## Instruksi Tugas a
Tukarlah "Bilal" dengan "Usman" saat menuliskan kembali bagian kisah tentang akhlak Nabi Muhammad, mulai dari kata-kata "Usai kejadian tersebut, si" dan berhenti setelah "Abi Thalib RA.".

## Kutipan Terpilih
##########

Hingga suatu hari Rasulullah wafat. Kemudian melalui Aisyah RA berpesan pada Abu Bakar tentang kebiasaan Nabi Muhammad yang selalu memberi pengemis makan. Abu Bakar segera datang menemui pengemis di pasar sambil membawa makanan. Ketika diberi makanan oleh Abu Bakar, pengemis itu menolak karena ia tahu bahwa orang yang memberinya makanan kali ini bukanlah seperti orang yang biasanya.

Ia menolak makanan dari Abu Bakar sebab orang yang biasa mendatanginya selalu menyuapi, dan terlebih dahulu menghaluskan makanan sebelum menyuapinya. Mendengar informasi itu, Abu Bakar hanya bisa menangis karena ia tahu betapa mulianya Nabi Muhammad kepada semua orang, sekalipun pada orang yang telah menghinanya.

Lalu Abu Bakar berkata, "Aku memang bukan orang yang biasa datang padamu. Aku adalah salah seorang sahabatnya, orang yang mulia itu telah tiada. Ia adalah Muhammad Rasulullah SAW."

Setelah mendengar penjelasan dari Abu Bakar, pengemis buta itu terkejut. Ia ikut menangis dan berkata, "Benarkah demikian?, Selama ini aku selalu menghinanya, memfitnahnya, dan ia tidak pernah marah sedikit pun, ia datang kepadaku dengan membawa makanan setiap pagi, ia begitu mulia."

Usai kejadian tersebut, si pengemis buta yang menghina Nabi Muhammad itu langsung mengucapkan syahadat di hadapan Abu Bakar

Kisah ketiga, ada seorang Arab Badui yang ingin mengetahui seperti apa akhlak Rasulullah Shalallahu Alaihi Wassalam. Seperti dikutip dari akun @PenaTarimStore yang bersumber dari 'Buku-Buku Islam' menceritakan, beberapa waktu setelah wafatnya Nabi Muhammad, para sahabat masih dalam keadaan sangat berduka. 

Seorang Arab badui datang menemui Sayyidina Umar bin Khattab RA dan berkata, “Ceritakan padaku tentang akhlak Muhammad!” Sayyidina Umar menangis mendengar permintaan itu. Ia tak sanggup berkata apa-apa. Ia menyuruh Arab badui ini menemui Bilal RA. Setelah ditemui dan diajukan permintaan yang sama, Bilal pun menangis dan tak sanggup menceritakan apa pun. Bilal hanya dapat menyuruh orang tadi menjumpai Sayyidina Ali bin Abi Thalib RA. 

Si Badui ini merasa heran. Bukankah Sayyidina Umar dan Bilal sahabat-sahabat senior dan setia Nabi? Mengapa mereka tak sanggup menceritakan akhlak Muhammad? Dengan berharap-harap cemas, Badui ini kemudian menemui Sayyidina Ali. Dengan linangan air mata Sayyidina Ali berkata, “Ceritakan padaku keindahan dunia ini! Badui ini menjawab, “Bagaimana mungkin aku dapat menceritakan segala keindahan dunia ini….”

##########

## Baris Data Tugas
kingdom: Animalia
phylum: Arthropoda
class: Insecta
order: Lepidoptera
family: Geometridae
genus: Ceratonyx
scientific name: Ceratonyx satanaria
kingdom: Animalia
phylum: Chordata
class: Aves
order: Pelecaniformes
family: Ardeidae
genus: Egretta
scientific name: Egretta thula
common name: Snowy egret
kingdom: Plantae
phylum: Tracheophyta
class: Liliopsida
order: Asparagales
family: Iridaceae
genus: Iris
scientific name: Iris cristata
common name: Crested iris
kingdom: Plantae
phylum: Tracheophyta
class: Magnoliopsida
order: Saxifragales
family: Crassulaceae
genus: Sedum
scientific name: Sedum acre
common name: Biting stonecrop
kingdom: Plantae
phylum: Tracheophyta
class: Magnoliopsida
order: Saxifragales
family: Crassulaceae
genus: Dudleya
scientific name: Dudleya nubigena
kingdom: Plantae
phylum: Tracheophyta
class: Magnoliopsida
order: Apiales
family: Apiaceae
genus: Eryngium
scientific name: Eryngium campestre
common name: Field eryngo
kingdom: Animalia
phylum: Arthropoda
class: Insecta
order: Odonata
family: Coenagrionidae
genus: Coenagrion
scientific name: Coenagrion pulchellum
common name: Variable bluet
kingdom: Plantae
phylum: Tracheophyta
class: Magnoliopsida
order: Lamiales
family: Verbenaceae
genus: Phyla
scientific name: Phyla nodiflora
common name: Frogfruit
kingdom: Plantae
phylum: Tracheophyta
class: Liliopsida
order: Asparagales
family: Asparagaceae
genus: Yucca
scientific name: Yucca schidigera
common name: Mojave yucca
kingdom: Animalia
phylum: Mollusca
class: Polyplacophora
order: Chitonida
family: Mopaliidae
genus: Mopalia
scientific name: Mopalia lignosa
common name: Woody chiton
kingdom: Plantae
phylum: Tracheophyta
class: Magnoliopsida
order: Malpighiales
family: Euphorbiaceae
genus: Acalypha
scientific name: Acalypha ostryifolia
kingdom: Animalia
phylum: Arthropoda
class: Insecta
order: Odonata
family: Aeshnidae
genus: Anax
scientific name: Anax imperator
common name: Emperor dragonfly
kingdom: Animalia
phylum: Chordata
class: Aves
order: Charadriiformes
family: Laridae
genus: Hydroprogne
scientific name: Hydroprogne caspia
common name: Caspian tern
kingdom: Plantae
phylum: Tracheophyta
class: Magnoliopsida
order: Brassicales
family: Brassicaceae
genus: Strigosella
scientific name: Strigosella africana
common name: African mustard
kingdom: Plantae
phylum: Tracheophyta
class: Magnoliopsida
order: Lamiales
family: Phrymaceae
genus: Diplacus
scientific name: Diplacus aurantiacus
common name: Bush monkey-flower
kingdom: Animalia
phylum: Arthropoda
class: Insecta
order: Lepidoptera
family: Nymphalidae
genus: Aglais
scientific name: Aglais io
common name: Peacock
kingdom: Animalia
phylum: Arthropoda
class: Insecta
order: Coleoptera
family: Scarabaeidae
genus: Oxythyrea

##########

## Instruksi Tugas b
Cetak ulang tanpa perubahan baris-baris data di atas, mulai dari baris yang memuat "genus: Mopalia" dan berhenti setelah baris yang memuat "genus: Diplacus".

## Penyelesaian Lengkap a
Usai kejadian tersebut, si pengemis buta yang menghina Nabi Muhammad itu langsung mengucapkan syahadat di hadapan Abu Bakar

Kisah ketiga, ada seorang Arab Badui yang ingin mengetahui seperti apa akhlak Rasulullah Shalallahu Alaihi Wassalam. Seperti dikutip dari akun @PenaTarimStore yang bersumber dari 'Buku-Buku Islam' menceritakan, beberapa waktu setelah wafatnya Nabi Muhammad, para sahabat masih dalam keadaan sangat berduka. 

Seorang Arab badui datang menemui Sayyidina Umar bin Khattab RA dan berkata, “Ceritakan padaku tentang akhlak Muhammad!” Sayyidina Umar menangis mendengar permintaan itu. Ia tak sanggup berkata apa-apa. Ia menyuruh Arab badui ini menemui Usman RA. Setelah ditemui dan diajukan permintaan yang sama, Usman pun menangis dan tak sanggup menceritakan apa pun. Usman hanya dapat menyuruh orang tadi menjumpai Sayyidina Ali bin Abi Thalib RA.

## Penyelesaian Lengkap b
genus: Mopalia
scientific name: Mopalia lignosa
common name: Woody chiton
kingdom: Plantae
phylum: Tracheophyta
class: Magnoliopsida
order: Malpighiales
family: Euphorbiaceae
genus: Acalypha
scientific name: Acalypha ostryifolia
kingdom: Animalia
phylum: Arthropoda
class: Insecta
order: Odonata
family: Aeshnidae
genus: Anax
scientific name: Anax imperator
common name: Emperor dragonfly
kingdom: Animalia
phylum: Chordata
class: Aves
order: Charadriiformes
family: Laridae
genus: Hydroprogne
scientific name: Hydroprogne caspia
common name: Caspian tern
kingdom: Plantae
phylum: Tracheophyta
class: Magnoliopsida
order: Brassicales
family: Brassicaceae
genus: Strigosella
scientific name: Strigosella africana
common name: African mustard
kingdom: Plantae
phylum: Tracheophyta
class: Magnoliopsida
order: Lamiales
family: Phrymaceae
genus: Diplacus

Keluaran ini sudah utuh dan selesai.